Sold for £8,000 was an Arts and Crafts Daffodil dresser designed by Mackay Hugh Baillie Scott. The floral roundels inlaid and painted to the two doors give the piece its name. This piece dates from c.1901, the year Baillie Scott moved from the Isle of Man, where he lived for several formative years, to Bedford where he could be close to his friend and collaborator, John White. At the time the dresser was crafted in White’s workshop, the Pyghtle Works, Baillie Scott was completing his architectural masterpiece, the Blackwell country house near Windermere.
An oak Arts and Crafts low side cabinet made in the Stanley Webb Davies workshop in the Lake District, signed and dated 1927, sold for £5,292 while there was plenty of bidding for a rare pre-war form by Robert ‘Mouseman’ Thompson, a bespoke games table dated 1936 that sold for £8,190.
A group of pieces from the New Sculpture movement, including several bronzes from the estate of art historian Susan Beattie, was led by Gilbert Bayes’ An Invocation, which fetched £18,900.

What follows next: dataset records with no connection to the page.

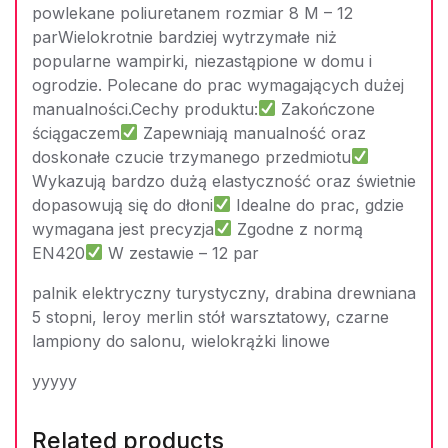
powlekane poliuretanem rozmiar 8 M – 12
parWielokrotnie bardziej wytrzymałe niż
popularne wampirki, niezastąpione w domu i
ogrodzie. Polecane do prac wymagających dużej
manualności.Cechy produktu:
Zakończone
ściągaczem
Zapewniają manualność oraz
doskonałe czucie trzymanego przedmiotu
Wykazują bardzo dużą elastyczność oraz świetnie
dopasowują się do dłoni
Idealne do prac, gdzie
wymagana jest precyzja
Zgodne z normą
EN420
W zestawie – 12 par
palnik elektryczny turystyczny, drabina drewniana
5 stopni, leroy merlin stół warsztatowy, czarne
lampiony do salonu, wielokrążki linowe
yyyyy
Related products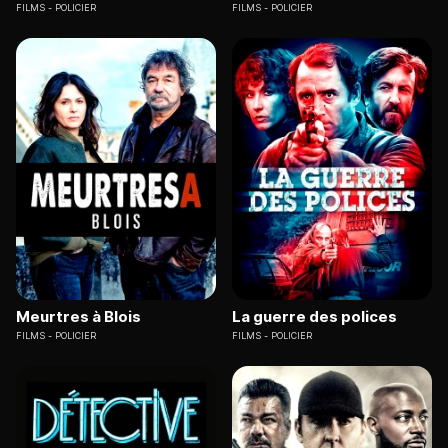
FILMS
POLICIER
FILMS
POLICIER
Meurtres à Blois
La guerre des polices
FILMS
POLICIER
FILMS
POLICIER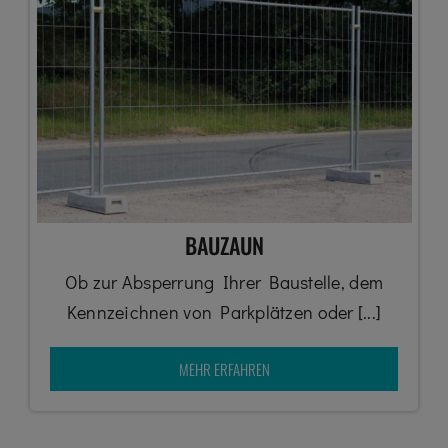
BAUZAUN
Ob zur Absperrung Ihrer Baustelle, dem
Kennzeichnen von Parkplätzen oder [...]
MEHR ERFAHREN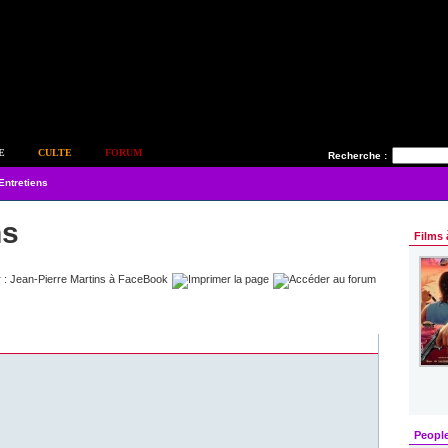
E
CULTE
FORUM
Recherche :
Entretiens
ns
Films 
Peopl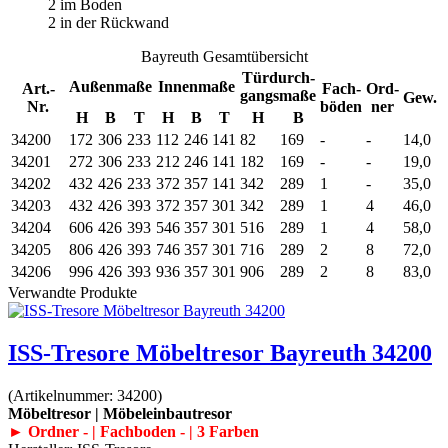
2 im Boden
2 in der Rückwand
Bayreuth Gesamtübersicht
Türdurch-
Außenmaße
Innenmaße
Art.-
Fach-
Ord-
gangsmaße
Gew.
Nr.
böden
ner
H
B
T
H
B
T
H
B
34200
172
306
233
112
246
141
82
169
-
-
14,0
34201
272
306
233
212
246
141
182
169
-
-
19,0
34202
432
426
233
372
357
141
342
289
1
-
35,0
34203
432
426
393
372
357
301
342
289
1
4
46,0
34204
606
426
393
546
357
301
516
289
1
4
58,0
34205
806
426
393
746
357
301
716
289
2
8
72,0
34206
996
426
393
936
357
301
906
289
2
8
83,0
Verwandte Produkte
ISS-Tresore Möbeltresor Bayreuth 34200
(Artikelnummer:
34200
)
Möbeltresor | Möbeleinbautresor
► Ordner - | Fachboden - | 3 Farben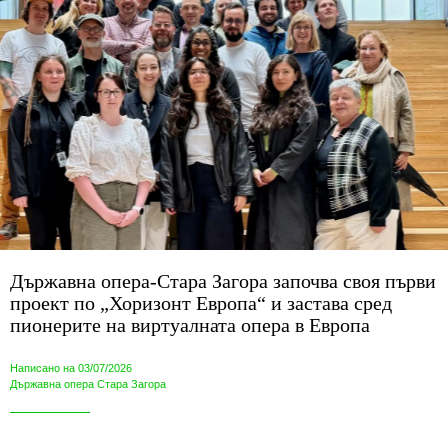
Държавна опера-Стара Загора започва своя първи
проект по „Хоризонт Европа“ и застава сред
пионерите на виртуалната опера в Европа
Написано на 03/07/2026
Държавна опера Стара Загора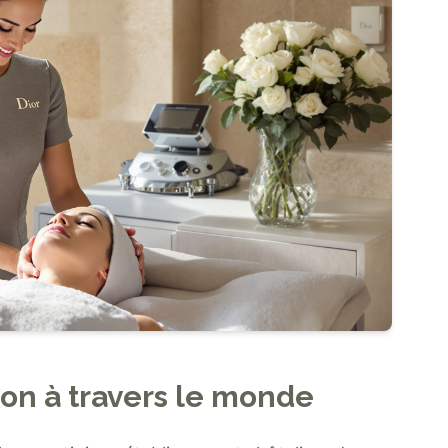
on à travers le monde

This possibly unique 70cm bronze was exhibited on several occasions between 1902 (at The Fine Art Society where the plaster version sold for £40) and 1915 when it was sold by The Sculpture Gallery.
Sold for £7,560 was a rare Aesthetic movement silver pitcher derived from designs created by Christopher Dresser during his tenure as ‘Art Superintendent’ at the Linthorpe Art Pottery from 1879-82. The shape is likely influenced by Mycenaean or Cycladic pottery.
A handful of Dresser designs are known to have made the transition from pottery to silver although they may have been special commissions. This jug marked for William Hunter & Son (London 1881) has the engraved initials under the base ECS.
A large 4.32m x 4.97m Arts and Crafts carpet to a design by CFA Voysey took £16,380.
In 1897, Voysey had agreed a contract with Alexander Morton & Co. to provide designs for a minimum of ten textile designs each year for five years. Many of his carpet designs, including this one titled Fintona c.1903. were woven in the newly established workshop in Killybegs, Donegal.
Among the art pottery lots was one of Robert Wallace Martin’s much admired anthropomorphic bird jars being sold in aid of St Mary’s Music School Trust – dated to both the base and the head for April 1899 this 24cm model sold at £13,860 – while a remarkable price was achieved for one of the most innovative designs by the Amphora factory in Bohemia. Another version of the 26cm Bat vase, created by the sculptor and ceramist Eduard Stellmacher c.1905, is pictured in Monsters and Maidens: Amphora Pottery of the Art Nouveau Era (Byron Vreeland, 2011) where it is described as very rare. This example here in a cream, brown and mauve glaze raced away to bring £18,900.
From a collection of French art glass was a small 14cm two-handled bowl by Francois-Emile Decorchement, the master of the pâte de verre or glass paste technique. This model, from an edition of just 16 made in 1909-11, proved the best of three pieces by the Conches-en-Ouches maker, selling for £5,544.
“We are delighted with the results of this auction with strong prices across the disciplines, reflecting the strength in the market for early design,” said John Mackie.